Blocking-Free and Substrate-Independent Serological Microarray Immunoassays.

In bioanalytical applications, many coating strategies have been established for so-called "blocking" of the surfaces. However, most of the procedures developed so far require additional processing steps for surface blocking and small variations in the blocking efficiency result in increased background noise, which lowers the overall sensitivity of an assay. In this study, we demonstrate the preparation of a bioanalytical surface with a thin film of a photo-cross-linkable copolymer that is transformed photochemically into a surface-attached hydrogel network. The presented coating is directly applicable to various plastic substrates that are used for bioassays without the need for any prior surface modification. Such a strategy allows facile one-step immobilization of biomolecules for bioanalysis and protein-repellent properties for avoiding unspecific adsorption of analyte molecules during the assay. The protein adsorption behavior of the hydrogel-coated and blank surfaces is measured by SPR with human serum and physisorption of labeled detection antibodies. We show that the hydrogel surfaces used lower unspecific background signals and background noise and thus increase the sensitivities of the microarray immunoassays.

One-Step Photochemical Generation of Biofunctionalized Hydrogel Particles via Two-Phase Flow.

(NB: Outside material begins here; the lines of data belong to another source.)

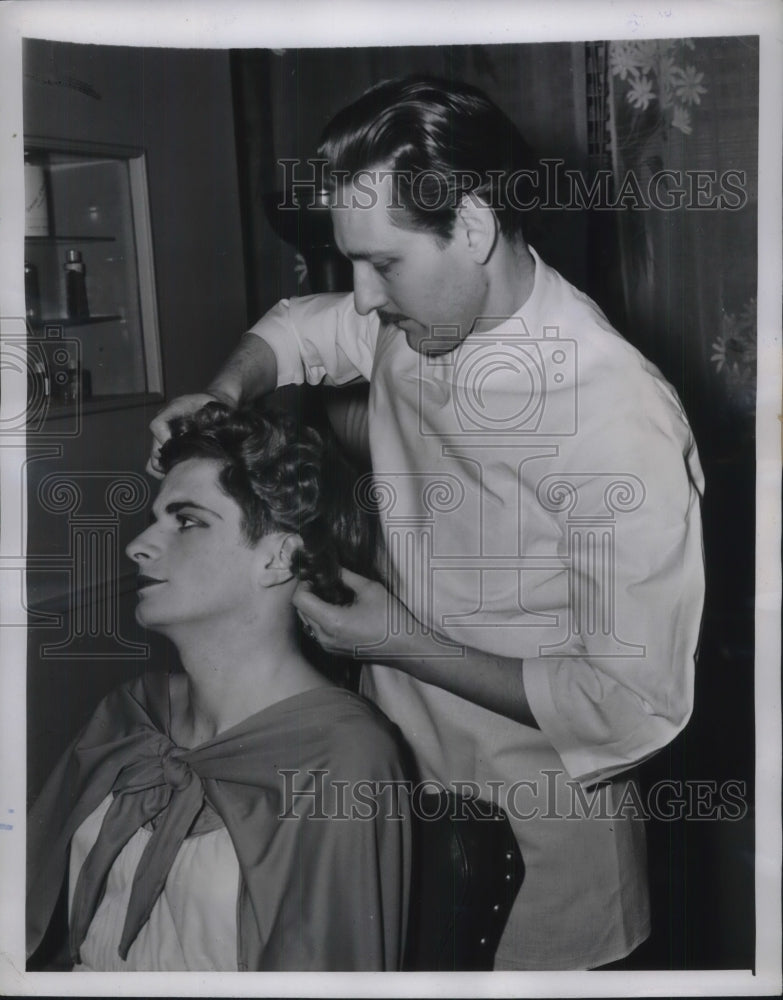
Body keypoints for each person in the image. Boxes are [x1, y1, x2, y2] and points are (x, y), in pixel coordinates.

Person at [147, 77, 705, 971]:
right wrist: (221, 391)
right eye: (352, 265)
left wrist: (398, 640)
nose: (363, 300)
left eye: (383, 266)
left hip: (546, 853)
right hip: (402, 786)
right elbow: (298, 330)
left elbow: (629, 703)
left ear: (475, 228)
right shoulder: (429, 310)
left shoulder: (613, 415)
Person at [27, 403, 411, 972]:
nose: (138, 546)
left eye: (187, 521)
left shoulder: (343, 759)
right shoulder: (130, 714)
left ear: (278, 558)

Biofunctional hydrogel particles have become increasingly popular in medical diagnostics; however, their generation is time-consuming and typically requires several process steps. We report on a new method for the simple, fast, and reproducible one-step generation of monodisperse hydrogel particles equipped with biofunctional molecules such as proteins or DNA. Key to the approach is the simultaneous photo cross-linking of the polymer chains and covalent binding of proteins or DNA through a C,H insertion reaction inside aqueous plug compartments that are produced via microfluidics. The strong performance in biological binding assays of the functionalized particles is demonstrated.

Preparation of Linear Cryogel Arrays as a Microfluidic Platform for Immunochromatographic Assays.

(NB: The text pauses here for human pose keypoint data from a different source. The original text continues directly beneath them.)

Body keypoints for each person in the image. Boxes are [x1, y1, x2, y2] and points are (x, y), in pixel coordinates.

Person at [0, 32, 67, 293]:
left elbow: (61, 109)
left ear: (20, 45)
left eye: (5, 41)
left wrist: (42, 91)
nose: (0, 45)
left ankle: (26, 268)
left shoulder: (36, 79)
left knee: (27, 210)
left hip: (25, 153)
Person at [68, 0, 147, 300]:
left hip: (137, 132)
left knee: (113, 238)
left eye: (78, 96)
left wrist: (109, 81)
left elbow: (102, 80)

We describe a new microfluidic platform to perform immunochromatographic assays. The platform consists of a linear assembly of small, porous cryogel monoliths functionalized with various biomolecules. The cryogels are anchored in an optically transparent capillary, which serves as the microfluidic carrier. This assembly enables fluid flow by capillary action and simple optical detection. Using an in situ preparation method, individual compartments are generated from small plugs of polymer solutions that are transformed into small individually functionalized cryogel monoliths through a photoinduced cross-linking reaction. In the same reaction step, the monoliths are firmly anchored to the surface of the capillary. As proof-of-concept, a prototype platform is successfully used for the detection of the inflammatory marker interleukin 6 via a sandwich immunoassay. We observe excellent assay performance metrics that include high sensitivity, good linearity, and low variation. We also demonstrate fluid transport solely by passive means, which is a critical attribute for point-of-care diagnostics.

Functional Cryogel Microstructures Prepared by Light-Induced Cross-Linking of a Photoreactive Copolymer.

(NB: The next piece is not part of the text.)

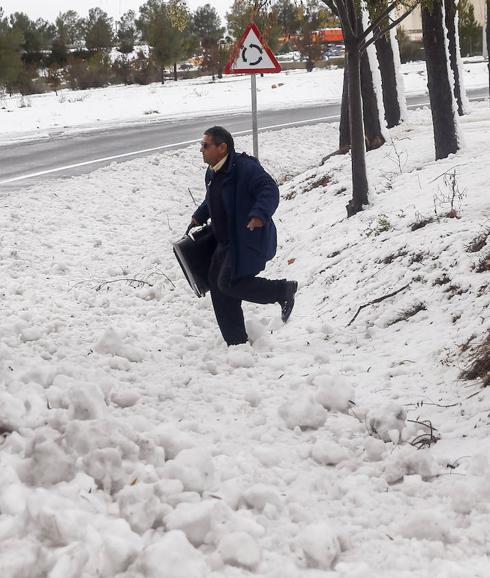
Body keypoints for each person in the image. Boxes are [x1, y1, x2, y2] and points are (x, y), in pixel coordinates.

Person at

A novel, highly efficient method for the preparation of functional, microstructured and surface-attached cryogels is described. Photoinduced C,H-insertion reactions are used to generate cryogels in a single, rapid photo-cross-linking process. To this end, solutions containing both a photoreactive copolymer and the (bio)molecules to be immobilized are placed on a polymeric substrate followed by freezing and a short UV exposure. This strategy combines photolithography and cryogel formation allowing for a simultaneous generation and (bio)functionalization of cryogels in a single reaction step. To demonstrate the potential of the generated materials for bioanalytical applications, we successfully prepared DNA and protein cryogel microarrays.